## Exercise
Set the records down again exactly, apart from any pictures in them.
- Opening Delimiter -
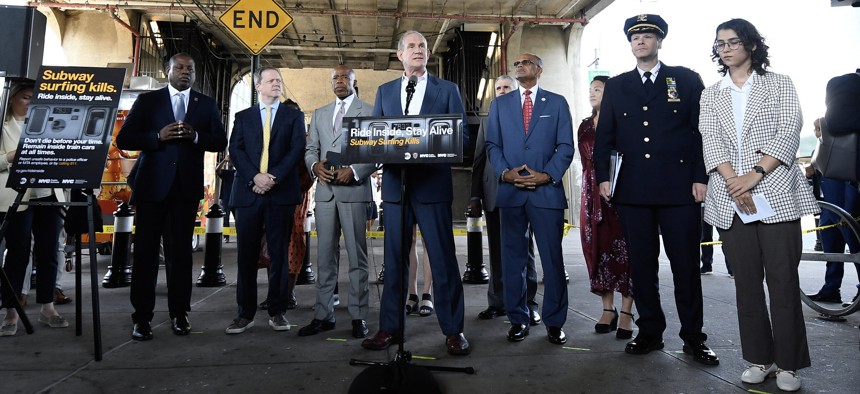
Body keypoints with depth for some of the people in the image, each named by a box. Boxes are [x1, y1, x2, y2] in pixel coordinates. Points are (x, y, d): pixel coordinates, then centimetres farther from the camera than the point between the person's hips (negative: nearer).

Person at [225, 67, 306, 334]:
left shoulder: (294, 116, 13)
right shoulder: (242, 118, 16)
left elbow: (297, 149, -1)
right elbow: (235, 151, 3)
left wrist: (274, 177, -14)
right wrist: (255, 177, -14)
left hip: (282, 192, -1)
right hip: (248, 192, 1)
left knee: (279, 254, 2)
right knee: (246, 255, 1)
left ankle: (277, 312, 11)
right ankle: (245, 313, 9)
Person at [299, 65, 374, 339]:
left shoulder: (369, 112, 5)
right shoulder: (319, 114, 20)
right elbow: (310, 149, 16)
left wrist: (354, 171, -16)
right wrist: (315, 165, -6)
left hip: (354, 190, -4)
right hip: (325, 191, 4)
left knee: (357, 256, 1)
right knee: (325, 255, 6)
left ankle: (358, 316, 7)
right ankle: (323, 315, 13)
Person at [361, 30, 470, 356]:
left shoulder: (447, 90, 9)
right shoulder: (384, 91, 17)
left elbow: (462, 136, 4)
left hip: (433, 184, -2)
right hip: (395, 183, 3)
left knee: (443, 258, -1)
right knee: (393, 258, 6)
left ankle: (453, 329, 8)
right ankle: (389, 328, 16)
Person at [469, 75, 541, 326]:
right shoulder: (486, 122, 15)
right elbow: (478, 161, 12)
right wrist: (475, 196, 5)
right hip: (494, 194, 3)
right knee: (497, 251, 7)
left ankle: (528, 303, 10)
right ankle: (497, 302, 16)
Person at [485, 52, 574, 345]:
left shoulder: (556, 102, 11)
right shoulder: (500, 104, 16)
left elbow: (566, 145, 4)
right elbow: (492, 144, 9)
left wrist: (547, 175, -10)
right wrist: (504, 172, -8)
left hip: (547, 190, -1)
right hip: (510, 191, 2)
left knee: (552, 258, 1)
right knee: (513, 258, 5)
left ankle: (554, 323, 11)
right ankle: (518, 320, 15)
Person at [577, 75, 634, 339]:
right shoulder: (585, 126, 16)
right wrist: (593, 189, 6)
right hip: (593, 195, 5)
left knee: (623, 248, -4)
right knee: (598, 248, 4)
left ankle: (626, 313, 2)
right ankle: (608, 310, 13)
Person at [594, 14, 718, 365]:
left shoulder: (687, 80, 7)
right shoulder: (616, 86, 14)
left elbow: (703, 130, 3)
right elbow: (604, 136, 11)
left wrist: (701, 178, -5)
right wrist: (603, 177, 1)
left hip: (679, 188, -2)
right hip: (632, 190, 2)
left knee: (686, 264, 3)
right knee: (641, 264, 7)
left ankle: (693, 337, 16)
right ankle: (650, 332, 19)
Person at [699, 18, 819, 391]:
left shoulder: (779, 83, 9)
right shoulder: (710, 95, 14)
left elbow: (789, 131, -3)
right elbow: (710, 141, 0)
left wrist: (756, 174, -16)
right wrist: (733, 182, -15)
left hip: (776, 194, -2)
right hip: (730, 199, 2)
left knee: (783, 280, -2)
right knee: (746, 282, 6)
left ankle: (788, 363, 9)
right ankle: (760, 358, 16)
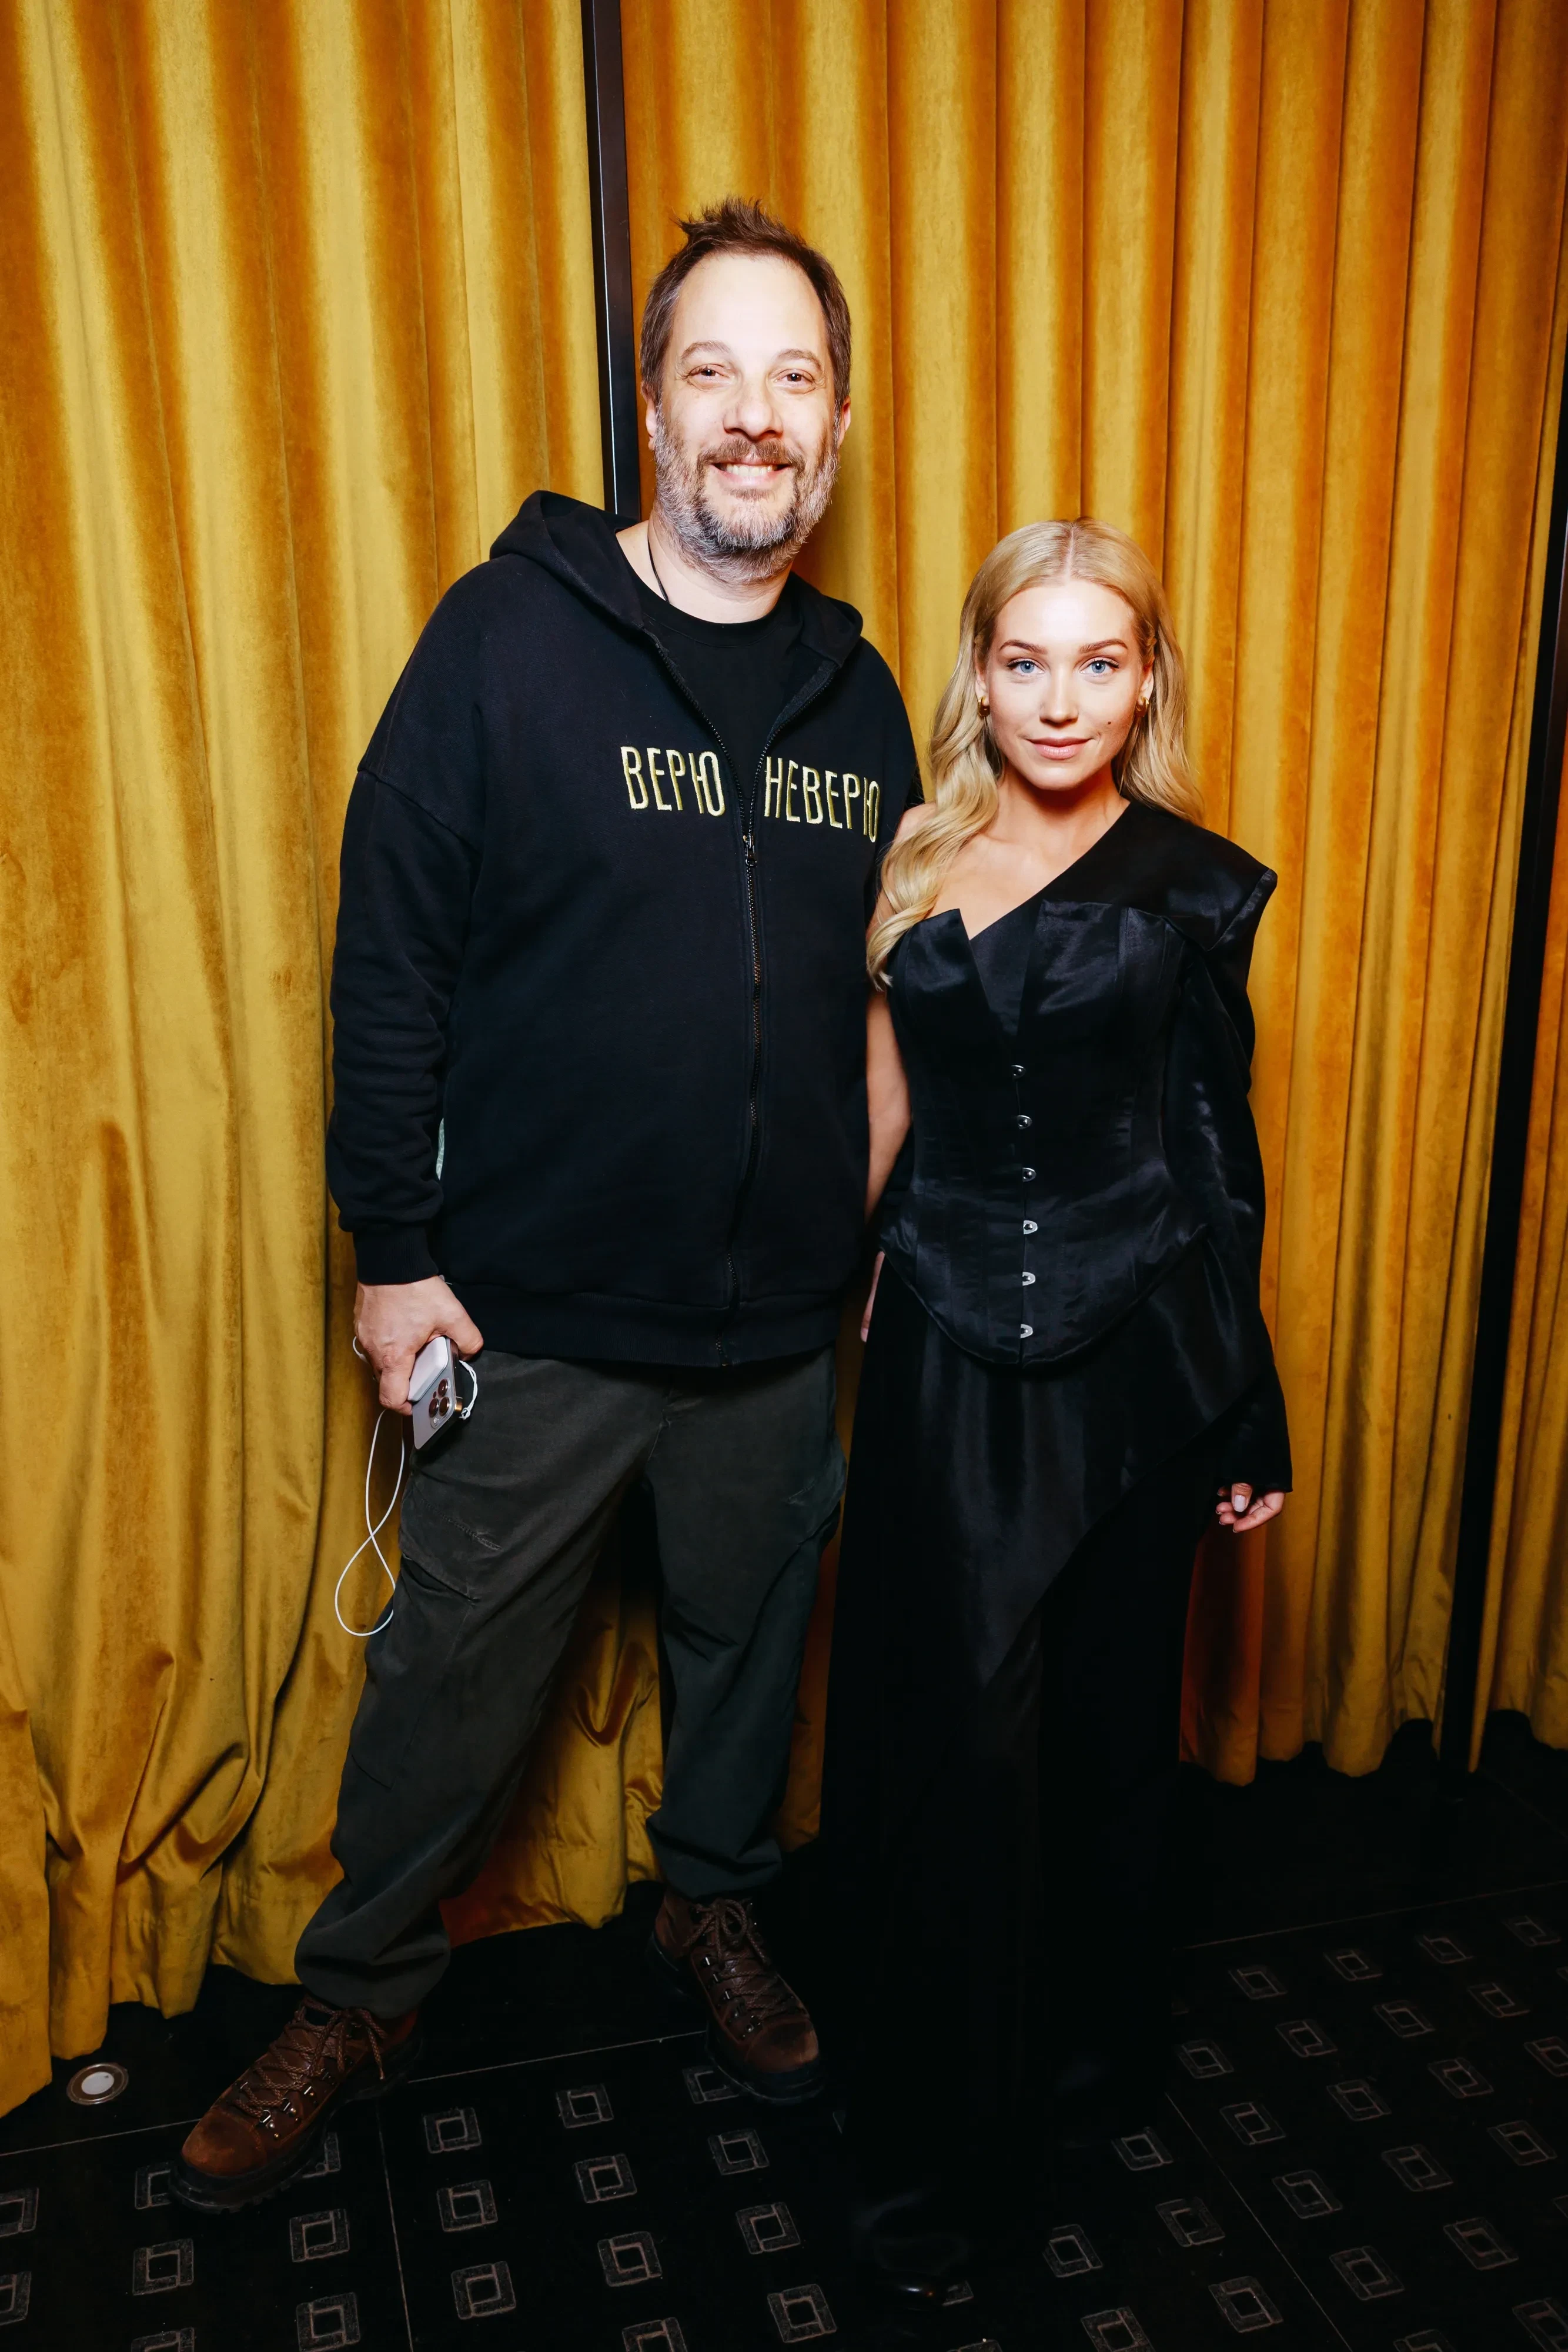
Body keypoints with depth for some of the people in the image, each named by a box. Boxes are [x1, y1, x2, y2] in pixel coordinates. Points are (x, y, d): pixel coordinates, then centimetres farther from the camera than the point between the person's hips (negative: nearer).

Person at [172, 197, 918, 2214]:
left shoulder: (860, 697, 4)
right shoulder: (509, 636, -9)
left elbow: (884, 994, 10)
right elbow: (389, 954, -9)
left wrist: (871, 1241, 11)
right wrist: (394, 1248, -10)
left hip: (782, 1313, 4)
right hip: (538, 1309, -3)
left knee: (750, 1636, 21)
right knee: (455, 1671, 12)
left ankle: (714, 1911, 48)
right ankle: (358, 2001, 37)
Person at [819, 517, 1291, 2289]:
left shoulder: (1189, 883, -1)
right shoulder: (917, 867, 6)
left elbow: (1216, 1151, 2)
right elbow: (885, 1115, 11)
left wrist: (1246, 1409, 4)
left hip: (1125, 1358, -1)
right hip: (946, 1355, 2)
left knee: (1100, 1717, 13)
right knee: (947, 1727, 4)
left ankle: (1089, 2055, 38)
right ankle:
- Closing Delimiter -
## Solution
Body keypoints with depth for some of the people in the image, each named by a box. Boxes are [x1, y1, x2, y2] in pixel coordinates. Points are (x, y, d): pixel coordinates, then centimetres farther from the camera than the point between the person's hips (negative: nearer).

Person at [225, 67, 306, 334]:
left shoulder: (294, 116, 13)
right shoulder: (242, 118, 16)
left elbow: (297, 149, -1)
right elbow: (235, 151, 3)
left wrist: (274, 177, -14)
right wrist: (255, 177, -14)
left hip: (282, 192, -1)
right hip: (248, 192, 1)
left knee: (279, 254, 2)
right knee: (246, 255, 1)
left ankle: (277, 312, 11)
right ankle: (245, 313, 9)
Person at [299, 65, 374, 339]:
left shoulder: (369, 112, 5)
right shoulder: (319, 114, 20)
right elbow: (310, 149, 16)
left wrist: (354, 171, -16)
right wrist: (315, 165, -6)
left hip: (354, 190, -4)
right hip: (325, 191, 4)
left knee: (357, 256, 1)
right knee: (325, 255, 6)
left ankle: (358, 316, 7)
right ankle: (323, 315, 13)
Person at [361, 30, 470, 356]:
left shoulder: (447, 90, 9)
right shoulder: (384, 91, 17)
left elbow: (462, 136, 4)
left hip: (433, 184, -2)
right hip: (395, 183, 3)
left knee: (443, 258, -1)
right knee: (393, 258, 6)
left ankle: (453, 329, 8)
right ankle: (389, 328, 16)
Person at [469, 75, 541, 326]:
right shoulder: (486, 122, 15)
right elbow: (478, 161, 12)
right wrist: (475, 196, 5)
right hip: (494, 194, 3)
right knee: (497, 251, 7)
left ankle: (528, 303, 10)
right ankle: (497, 302, 16)
Person at [485, 52, 574, 345]:
left shoulder: (556, 102, 11)
right shoulder: (500, 104, 16)
left elbow: (566, 145, 4)
right elbow: (492, 144, 9)
left wrist: (547, 175, -10)
right wrist: (504, 172, -8)
left hip: (547, 190, -1)
right hip: (510, 191, 2)
left knee: (552, 258, 1)
right knee: (513, 258, 5)
left ankle: (554, 323, 11)
right ankle: (518, 320, 15)
Person at [577, 75, 634, 339]:
right shoulder: (585, 126, 16)
right wrist: (593, 189, 6)
right hip: (593, 195, 5)
left knee: (623, 248, -4)
right knee: (598, 248, 4)
left ankle: (626, 313, 2)
right ankle: (608, 310, 13)
Person at [594, 14, 718, 365]:
left shoulder: (687, 80, 7)
right shoulder: (616, 86, 14)
left elbow: (703, 130, 3)
right elbow: (604, 136, 11)
left wrist: (701, 178, -5)
right wrist: (603, 177, 1)
left hip: (679, 188, -2)
right hip: (632, 190, 2)
left knee: (686, 264, 3)
right knee: (641, 264, 7)
left ankle: (693, 337, 16)
right ankle: (650, 332, 19)
Person at [699, 18, 819, 391]:
left shoulder: (779, 83, 9)
right shoulder: (710, 95, 14)
left elbow: (789, 131, -3)
right elbow: (710, 141, 0)
left wrist: (756, 174, -16)
right wrist: (733, 182, -15)
left hip: (776, 194, -2)
right hip: (730, 199, 2)
left knee: (783, 280, -2)
right knee: (746, 282, 6)
left ankle: (788, 363, 9)
right ankle: (760, 358, 16)
Body keypoints with depth for some of the people in the image, each named by a box. Boxes are [x1, y1, x2, y2] in pixel coordinates. Points are (x, y, d): pixel coordinates, then centimetres farther from the camera than the point between the person's hips (negative: nearer).

Person at [172, 197, 918, 2214]:
left shoulder: (860, 697, 4)
right shoulder: (509, 636, -9)
left elbow: (884, 994, 10)
right elbow: (389, 954, -9)
left wrist: (871, 1241, 11)
right wrist: (394, 1248, -10)
left hip: (782, 1313, 4)
right hip: (538, 1309, -3)
left knee: (750, 1636, 21)
right knee: (455, 1671, 12)
left ankle: (714, 1911, 48)
right ankle: (358, 2001, 37)
Person at [819, 517, 1291, 2289]:
left shoulder: (1189, 883, -1)
right shoulder: (917, 867, 6)
left elbow: (1216, 1151, 2)
right elbow: (885, 1115, 11)
left wrist: (1246, 1409, 4)
left hip: (1125, 1358, -1)
right hip: (946, 1355, 2)
left knee: (1100, 1717, 13)
right knee: (947, 1727, 4)
left ankle: (1089, 2055, 38)
right ankle:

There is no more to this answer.